▶ **Fragmento proporcionado**
----

Para comprender cabalmente las reiteradas actitudes lesivas a la sensibilidad judía que -más allá del discurso- adoptaron Juan Pablo II y Benedicto XVI, es preciso tener en cuenta que ambos pontificados representaron un vuelco extremadamente autoritario y conservador respecto de las tendencias liberales y de apertura que inspiraron el Concilio Vaticano II. Como vimos, ya Pablo VI había iniciado un giro en esa dirección, pero éste fue llevado a su extremo por los dos anteriores. Además, ambos pueden considerarse en conjunto, dado que Benedicto –como el cardenal Joseph Ratzinger- fue en casi todo el largo pontificado de Juan Pablo, su prefecto de la Congregación para la Doctrina de la Fe, cargo clave en lo doctrinario y punitivo.
De este modo, efectuaron una sistemática persecución de todo pensamiento teológico considerado innovador o heterodoxo; lo que se expresó hasta 2007 en que “más de 600 teólogos perdieron su derecho a enseñar en las universidades y academias católicas y no pudieron seguir publicando con permiso eclesiástico”; y que incluso “a muchos de ellos, famosos doctores y catedráticos, se les impusieron castigos humillantes, como permanecer en silencio por largos períodos o volver a clases para períodos de ‘reeducación’” (Alvaro Ramis.- Ideas peligrosas, en La Nación, Santiago; 28-3-2007). Entre los más destacados estuvieron el suizo Hans Küng, los belgas Edward Schillebeeckx y Jacques Dupuis, los brasileños Leonardo Boff e Ivonne Gebara, el francés Jacques Pohier, los estadounidenses Charles Curran y Roger Haight, y los españoles Jon Sobrino y Marciano Vidal.

----

▶ **Material proporcionado**

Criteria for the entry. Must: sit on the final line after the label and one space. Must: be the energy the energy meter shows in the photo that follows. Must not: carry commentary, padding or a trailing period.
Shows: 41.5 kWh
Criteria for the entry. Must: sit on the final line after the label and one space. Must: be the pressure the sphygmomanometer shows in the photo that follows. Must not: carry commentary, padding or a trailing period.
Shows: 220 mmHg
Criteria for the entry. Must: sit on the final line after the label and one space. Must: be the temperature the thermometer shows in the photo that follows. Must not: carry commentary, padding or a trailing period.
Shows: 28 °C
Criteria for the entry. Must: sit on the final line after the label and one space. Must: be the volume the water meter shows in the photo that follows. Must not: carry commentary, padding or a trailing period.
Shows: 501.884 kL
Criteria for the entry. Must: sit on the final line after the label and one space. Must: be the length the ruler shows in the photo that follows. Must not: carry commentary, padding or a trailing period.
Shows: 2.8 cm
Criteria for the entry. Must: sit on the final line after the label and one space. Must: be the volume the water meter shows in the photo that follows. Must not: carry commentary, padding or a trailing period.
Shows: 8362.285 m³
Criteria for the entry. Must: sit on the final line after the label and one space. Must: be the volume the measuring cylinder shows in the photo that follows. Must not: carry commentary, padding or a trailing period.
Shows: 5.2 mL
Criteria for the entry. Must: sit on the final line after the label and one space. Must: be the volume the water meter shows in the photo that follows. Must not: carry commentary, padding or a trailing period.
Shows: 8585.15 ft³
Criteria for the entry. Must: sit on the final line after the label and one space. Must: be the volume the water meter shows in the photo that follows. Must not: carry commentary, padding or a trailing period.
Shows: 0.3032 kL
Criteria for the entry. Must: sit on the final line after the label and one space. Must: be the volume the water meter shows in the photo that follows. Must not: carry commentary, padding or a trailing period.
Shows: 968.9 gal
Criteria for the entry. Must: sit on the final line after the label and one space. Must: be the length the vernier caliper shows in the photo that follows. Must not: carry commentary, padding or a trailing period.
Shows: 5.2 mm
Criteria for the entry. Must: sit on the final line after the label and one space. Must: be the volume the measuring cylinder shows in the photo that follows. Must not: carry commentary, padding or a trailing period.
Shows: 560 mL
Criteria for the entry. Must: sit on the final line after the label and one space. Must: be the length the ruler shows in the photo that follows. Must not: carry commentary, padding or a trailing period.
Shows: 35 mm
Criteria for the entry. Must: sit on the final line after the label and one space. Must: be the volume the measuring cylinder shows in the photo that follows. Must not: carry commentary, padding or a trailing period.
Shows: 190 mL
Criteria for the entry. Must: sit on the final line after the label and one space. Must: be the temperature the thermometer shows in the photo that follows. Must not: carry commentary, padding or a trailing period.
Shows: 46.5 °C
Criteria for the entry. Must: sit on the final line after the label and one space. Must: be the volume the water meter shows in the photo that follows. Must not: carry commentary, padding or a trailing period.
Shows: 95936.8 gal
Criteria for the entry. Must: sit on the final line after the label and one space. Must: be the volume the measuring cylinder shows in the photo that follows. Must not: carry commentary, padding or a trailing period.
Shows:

----

Enumera todos los papas que se nombran en el fragmento. Usa únicamente el fragmento para responder.

▶ **Solución**
Juan Pablo II, Benedicto XVI y Pablo VI.